SEZIONE DI TESTO:
== == ==

BlackSheep desidera inserirsi in questo straordinario contesto a beneficio dei propri investitori; per farlo ha già individuato una pipeline di 26 aziende target ad alto potenziale e di grande attrattività. Si tratta di investimenti diretti ad aziende che hanno già una dimensione significativa (over 50 dipendenti), una comprovata traction, una presenza matura in uno o più mercati, e spesso cash flow-positive.

Quali sono i segreti per approcciare al meglio la digital marketing industry del futuro e ottenere i migliori risultati?

È sotto gli occhi di tutti quello che sta accadendo ai famosi cookie, utilizzati da vent’anni da tutta l’industry digitale come strumento indispensabile per tracciare i risultati degli investimenti di marketing e profilare gli interessi degli utenti nel tentativo di erogare messaggi pubblicitari sempre più pertinenti e rilevanti.

== == ==

DATI IN INGRESSO:
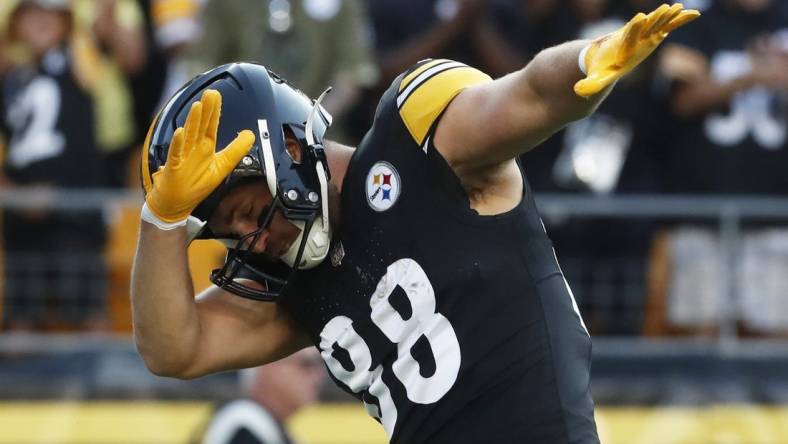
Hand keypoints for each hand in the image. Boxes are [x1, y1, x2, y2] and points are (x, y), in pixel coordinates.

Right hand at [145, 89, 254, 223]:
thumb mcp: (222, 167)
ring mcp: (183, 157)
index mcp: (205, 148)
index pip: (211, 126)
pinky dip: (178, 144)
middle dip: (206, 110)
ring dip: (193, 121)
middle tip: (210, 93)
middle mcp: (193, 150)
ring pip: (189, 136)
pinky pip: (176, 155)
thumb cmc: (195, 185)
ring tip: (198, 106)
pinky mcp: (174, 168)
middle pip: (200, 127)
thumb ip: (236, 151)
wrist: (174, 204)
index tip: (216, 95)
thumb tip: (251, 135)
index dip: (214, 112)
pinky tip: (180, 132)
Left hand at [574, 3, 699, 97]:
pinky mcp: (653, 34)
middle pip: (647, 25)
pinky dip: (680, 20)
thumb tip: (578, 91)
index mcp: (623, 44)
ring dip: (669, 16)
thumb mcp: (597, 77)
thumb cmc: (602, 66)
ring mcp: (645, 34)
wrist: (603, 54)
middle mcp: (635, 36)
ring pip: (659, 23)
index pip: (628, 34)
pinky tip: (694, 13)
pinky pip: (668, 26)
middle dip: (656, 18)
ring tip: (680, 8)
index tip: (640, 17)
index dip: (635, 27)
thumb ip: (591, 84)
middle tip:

== == ==

CONSEGNA:
Copia senza modifiche dalla sezione di testo tutto ciò che va da "Quali sono i" giù fino a "pertinenti e rilevanti.".

RISPOSTA FINALE:
Quali sono i segreti per approcciare al meglio la digital marketing industry del futuro e ottenere i migliori risultati?

È sotto gli occhi di tutti quello che sta accadendo ai famosi cookie, utilizzati da vent’anni da tutta l’industry digitale come strumento indispensabile per tracciare i risultati degli investimenti di marketing e profilare gli interessi degli utenti nel tentativo di erogare messaggi pubblicitari sempre più pertinenti e rilevanti.